| SELECTED PASSAGE |
Received-SPF: softfail (google.com: domain of transitioning linux-kernel-owner@vger.kernel.org does not designate 23.128.96.19 as permitted sender) client-ip=23.128.96.19;
Date:   Tue, 5 Apr 2022 10:36:26 +0000
From:   Quentin Perret <qperret@google.com>
To:     Andy Lutomirski <luto@kernel.org>
Cc:     Sean Christopherson <seanjc@google.com>,
        Steven Price <steven.price@arm.com>,
        Chao Peng <chao.p.peng@linux.intel.com>,
        kvm list <kvm@vger.kernel.org>,
        Linux Kernel Mailing List <linux-kernel@vger.kernel.org>,
        linux-mm@kvack.org, linux-fsdevel@vger.kernel.org,
        Linux API <linux-api@vger.kernel.org>, qemu-devel@nongnu.org,
        Paolo Bonzini <pbonzini@redhat.com>,
        Jonathan Corbet <corbet@lwn.net>,
        Vitaly Kuznetsov <vkuznets@redhat.com>,
        Wanpeng Li <wanpengli@tencent.com>,
        Jim Mattson <jmattson@google.com>,
        Joerg Roedel <joro@8bytes.org>,
        Thomas Gleixner <tglx@linutronix.de>,
        Ingo Molnar <mingo@redhat.com>, Borislav Petkov <bp@alien8.de>,
        the arch/x86 maintainers <x86@kernel.org>,
        "H. Peter Anvin" <hpa@zytor.com>, Hugh Dickins <hughd@google.com>,
        Jeff Layton <jlayton@kernel.org>,
        "J . Bruce Fields" <bfields@fieldses.org>,
        Andrew Morton <akpm@linux-foundation.org>,
        Mike Rapoport <rppt@kernel.org>,
        "Maciej S . Szmigiero" <mail@maciej.szmigiero.name>,
        Vlastimil Babka <vbabka@suse.cz>,
        Vishal Annapurve <vannapurve@google.com>,
        Yu Zhang <yu.c.zhang@linux.intel.com>,
        "Kirill A. Shutemov" <kirill.shutemov@linux.intel.com>,
        "Nakajima, Jun" <jun.nakajima@intel.com>,
        Dave Hansen <dave.hansen@intel.com>,
        Andi Kleen <ak@linux.intel.com>,
        David Hildenbrand <david@redhat.com>,
        Marc Zyngier <maz@kernel.org>, Will Deacon <will@kernel.org>
Subject: Re: [PATCH v5 00/13] KVM: mm: fd-based approach for supporting KVM
 guest private memory
Message-ID: <Ykwbqv90C7+8K+Ao@google.com>
References: <YkM7eHCHEBe5NkNH@google.com>
 <88620519-029e-342b-0a85-ce2a20eaf41b@arm.com>
 <YkQzfjgTQaDd2E2T@google.com>
 <YkSaUQX89ZEojsQb@google.com>
 <80aad2f9-9612-4e87-a27a-755d3fa97c92@www.fastmail.com>
 <YkcTTY4YjQs5BRhE@google.com>
 <83fd55f8-cd42-4588-9bf6-199cbce70f33@www.fastmail.com>
 <YksIQYdG41v3KWkr@google.com>
 <Ykslo2eo2eRXrpFR@google.com>
 <eefc3c74-acca-419c-8947-726ce2458446@www.fastmail.com>
MIME-Version: 1.0
Content-Type: text/plain; charset=us-ascii
Content-Disposition: inline
In-Reply-To: <eefc3c74-acca-419c-8947-726ce2458446@www.fastmail.com>
Precedence: bulk

On Monday 04 Apr 2022 at 15:04:17 (-0700), Andy Lutomirski wrote:
> 
> 
> On Mon, Apr 4, 2022, at 10:06 AM, Sean Christopherson wrote:
> > On Mon, Apr 04, 2022, Quentin Perret wrote:
> >> On Friday 01 Apr 2022 at 12:56:50 (-0700), Andy Lutomirski wrote:
> >> FWIW, there are a couple of reasons why I'd like to have in-place
> >> conversions:
> >> 
> >>  - one goal of pKVM is to migrate some things away from the Arm
> >>    Trustzone environment (e.g. DRM and the likes) and into protected VMs
> >>    instead. This will give Linux a fighting chance to defend itself
> >>    against these things -- they currently have access to _all_ memory.

| STUDY QUESTIONS |
1. In the KVM private memory email, retype the passage from "On Monday 04" up to and including "to _all_ memory.".
2. Extend the KVM guest private memory email past its last line.
The records are separate material and unrelated to the KVM email thread.

| RECORD EXCERPTS |
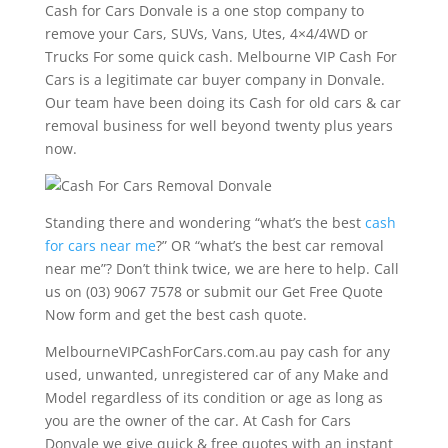
Cash for Cars Donvale is a one stop company to
remove your Cars, SUVs, Vans, Utes, 4×4/4WD or
Trucks For some quick cash. Melbourne VIP Cash For
Cars is a legitimate car buyer company in Donvale.
Our team have been doing its Cash for old cars & car
removal business for well beyond twenty plus years
now.
Standing there and wondering “what’s the best
cash
for cars near me
?” OR “what’s the best car removal
near me”? Don’t think twice, we are here to help. Call
us on (03) 9067 7578 or submit our Get Free Quote
Now form and get the best cash quote.
MelbourneVIPCashForCars.com.au pay cash for any
used, unwanted, unregistered car of any Make and
Model regardless of its condition or age as long as
you are the owner of the car. At Cash for Cars
Donvale we give quick & free quotes with an instant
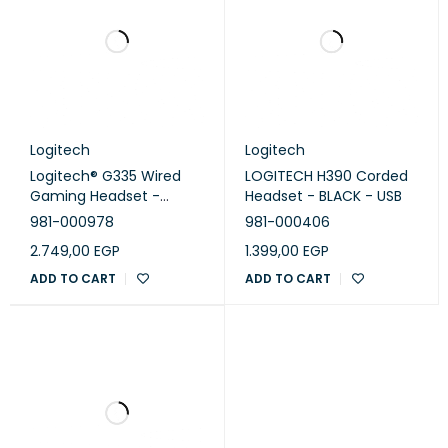
Logitech
Logitech
Logitech® G335 Wired
LOGITECH H390 Corded
Gaming Headset -
Headset - BLACK - USB
BLACK - EMEA
981-000978
981-000406
2.749,00
EGP
1.399,00
EGP
ADD TO CART
ADD TO CART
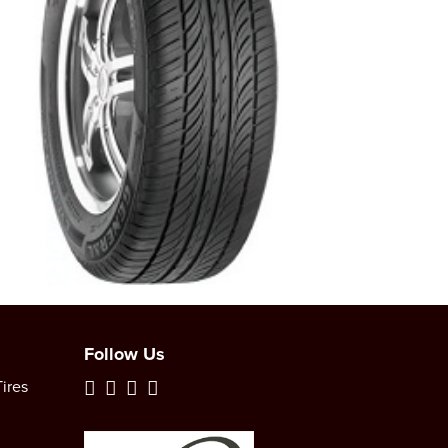
Follow Us
ires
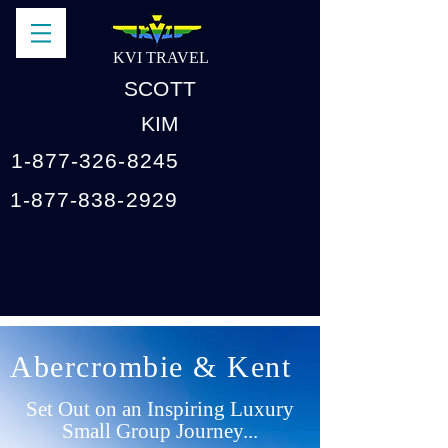
KVI TRAVEL
SCOTT
KIM
1-877-326-8245
1-877-838-2929
Abercrombie & Kent
Set Out on an Inspiring Luxury
Small Group Journey...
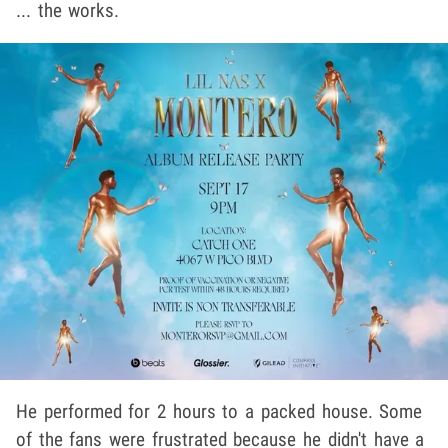
... the works.
He performed for 2 hours to a packed house. Some
of the fans were frustrated because he didn't have a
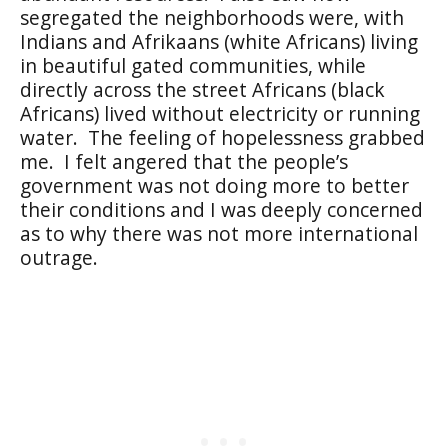
segregated the neighborhoods were, with
Indians and Afrikaans (white Africans) living
in beautiful gated communities, while
directly across the street Africans (black
Africans) lived without electricity or running
water.
The feeling of hopelessness grabbed
me.
I felt angered that the people’s
government was not doing more to better
their conditions and I was deeply concerned
as to why there was not more international
outrage.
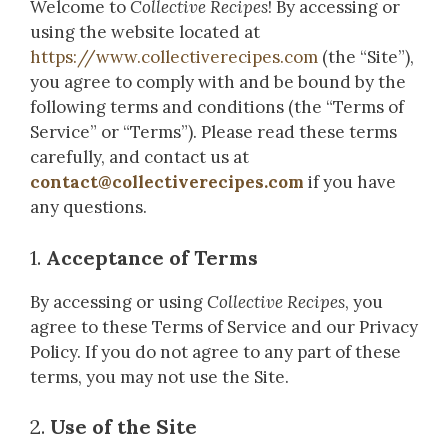
Welcome to
Collective Recipes
! By accessing or
using the website located at
https://www.collectiverecipes.com
(the “Site”),
you agree to comply with and be bound by the
following terms and conditions (the “Terms of
Service” or “Terms”). Please read these terms
carefully, and contact us at
contact@collectiverecipes.com
if you have
any questions.
1.
Acceptance of Terms
By accessing or using
Collective Recipes
, you
agree to these Terms of Service and our Privacy
Policy. If you do not agree to any part of these
terms, you may not use the Site.
2.
Use of the Site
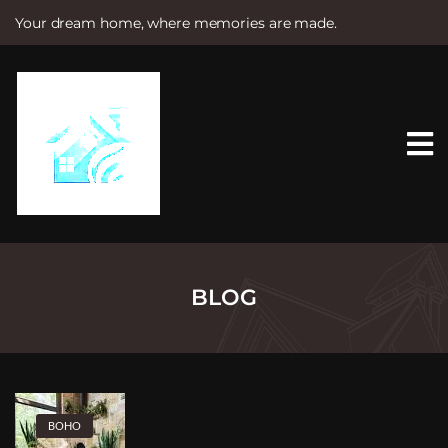
Your dream home, where memories are made.
S
k
i
p
t
o
c
o
n
t
e
n
t
BLOG
BOHO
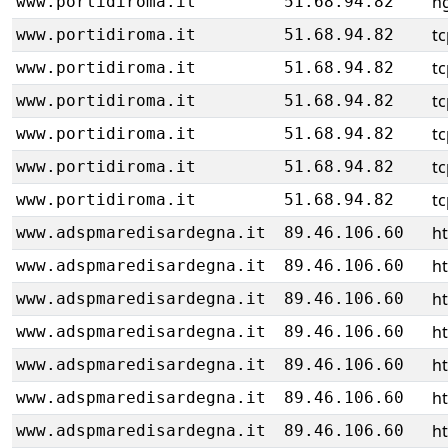
ng
www.portidiroma.it
51.68.94.82
tc
www.portidiroma.it
51.68.94.82
tc
www.portidiroma.it
51.68.94.82
tc
www.portidiroma.it
51.68.94.82
tc
www.portidiroma.it
51.68.94.82
tc
www.portidiroma.it
51.68.94.82
tc
www.portidiroma.it
51.68.94.82
h
www.adspmaredisardegna.it
89.46.106.60
h
www.adspmaredisardegna.it
89.46.106.60
h
www.adspmaredisardegna.it
89.46.106.60
h
www.adspmaredisardegna.it
89.46.106.60
h
www.adspmaredisardegna.it
89.46.106.60
h
www.adspmaredisardegna.it
89.46.106.60
h
www.adspmaredisardegna.it
89.46.106.60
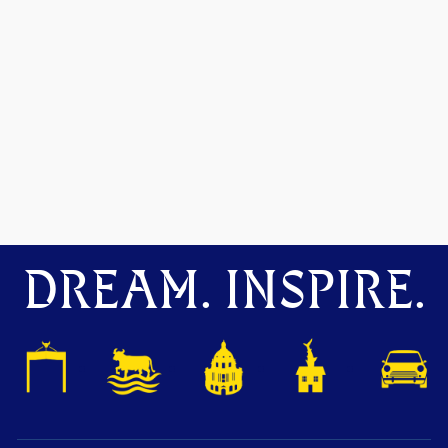
DREAM. INSPIRE.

| ANSWERS BY ITEM NUMBER |
1.
On Monday 04 Apr 2022 at 15:04:17 (-0700), Andy Lutomirski wrote:
> 
> 
> On Mon, Apr 4, 2022, at 10:06 AM, Sean Christopherson wrote:
> > On Mon, Apr 04, 2022, Quentin Perret wrote:
> >> On Friday 01 Apr 2022 at 12:56:50 (-0700), Andy Lutomirski wrote:
> >> FWIW, there are a couple of reasons why I'd like to have in-place
> >> conversions:
> >> 
> >>  - one goal of pKVM is to migrate some things away from the Arm
> >>    Trustzone environment (e.g. DRM and the likes) and into protected VMs
> >>    instead. This will give Linux a fighting chance to defend itself
> >>    against these things -- they currently have access to _all_ memory.

2.
> >>    And transitioning pages between Linux and Trustzone (donations and
> >>    shares) is fast and non-destructive, so we really do not want pKVM to
> >>    regress by requiring the hypervisor to memcpy things;
> >
> > Is there actually a _need_ for the conversion to be non-destructive?  
> > E.g. I assume
> > the "trusted" side of things will need to be reworked to run as a pKVM 
> > guest, at
> > which point reworking its logic to understand that conversions are 
> > destructive and
> > slow-ish doesn't seem too onerous.
> >
> >>  - it can be very useful for protected VMs to do shared=>private
> >>    conversions. Think of a VM receiving some data from the host in a
> >>    shared buffer, and then it wants to operate on that buffer without
> >>    risking to leak confidential informations in a transient state. In
> >>    that case the most logical thing to do is to convert the buffer back
> >>    to private, do whatever needs to be done on that buffer (decrypting a
> >>    frame, ...), and then share it back with the host to consume it;
> >
> > If performance is a motivation, why would the guest want to do two 
> > conversions
> > instead of just doing internal memcpy() to/from a private page?  I 
> > would be quite
> > surprised if multiple exits and TLB shootdowns is actually faster, 
> > especially at
> > any kind of scale where zapping stage-2 PTEs will cause lock contention 
> > and IPIs.
> 
> I don't know the numbers or all the details, but this is arm64, which is a rather better architecture than x86 in this regard.  So maybe it's not so bad, at least in very simple cases, ignoring all implementation details.  (But see below.)  Also the systems in question tend to have fewer CPUs than some of the massive x86 systems out there.

Yep. I can try and do some measurements if that's really necessary, but
I'm really convinced the cost of the TLBI for the shared->private
conversion is going to be significantly smaller than the cost of memcpy
the buffer twice in the guest for us. To be fair, although the cost for
the CPU update is going to be low, the cost for IOMMU updates _might_ be
higher, but that very much depends on the hardware. On systems that use
e.g. the Arm SMMU, the IOMMUs can use the CPU page-tables directly, and
the iotlb invalidation is done on the back of the CPU invalidation. So,
on systems with sane hardware the overhead is *really* quite small.

Also, memcpy requires double the memory, it is pretty bad for power, and
it causes memory traffic which can't be a good thing for things running
concurrently.

> If we actually wanted to support transitioning the same page between shared and private, though, we have a bit of an awkward situation.  Private to shared is conceptually easy -- do some bookkeeping, reconstitute the direct map entry, and it's done.  The other direction is a mess: all existing uses of the page need to be torn down.  If the page has been recently used for DMA, this includes IOMMU entries.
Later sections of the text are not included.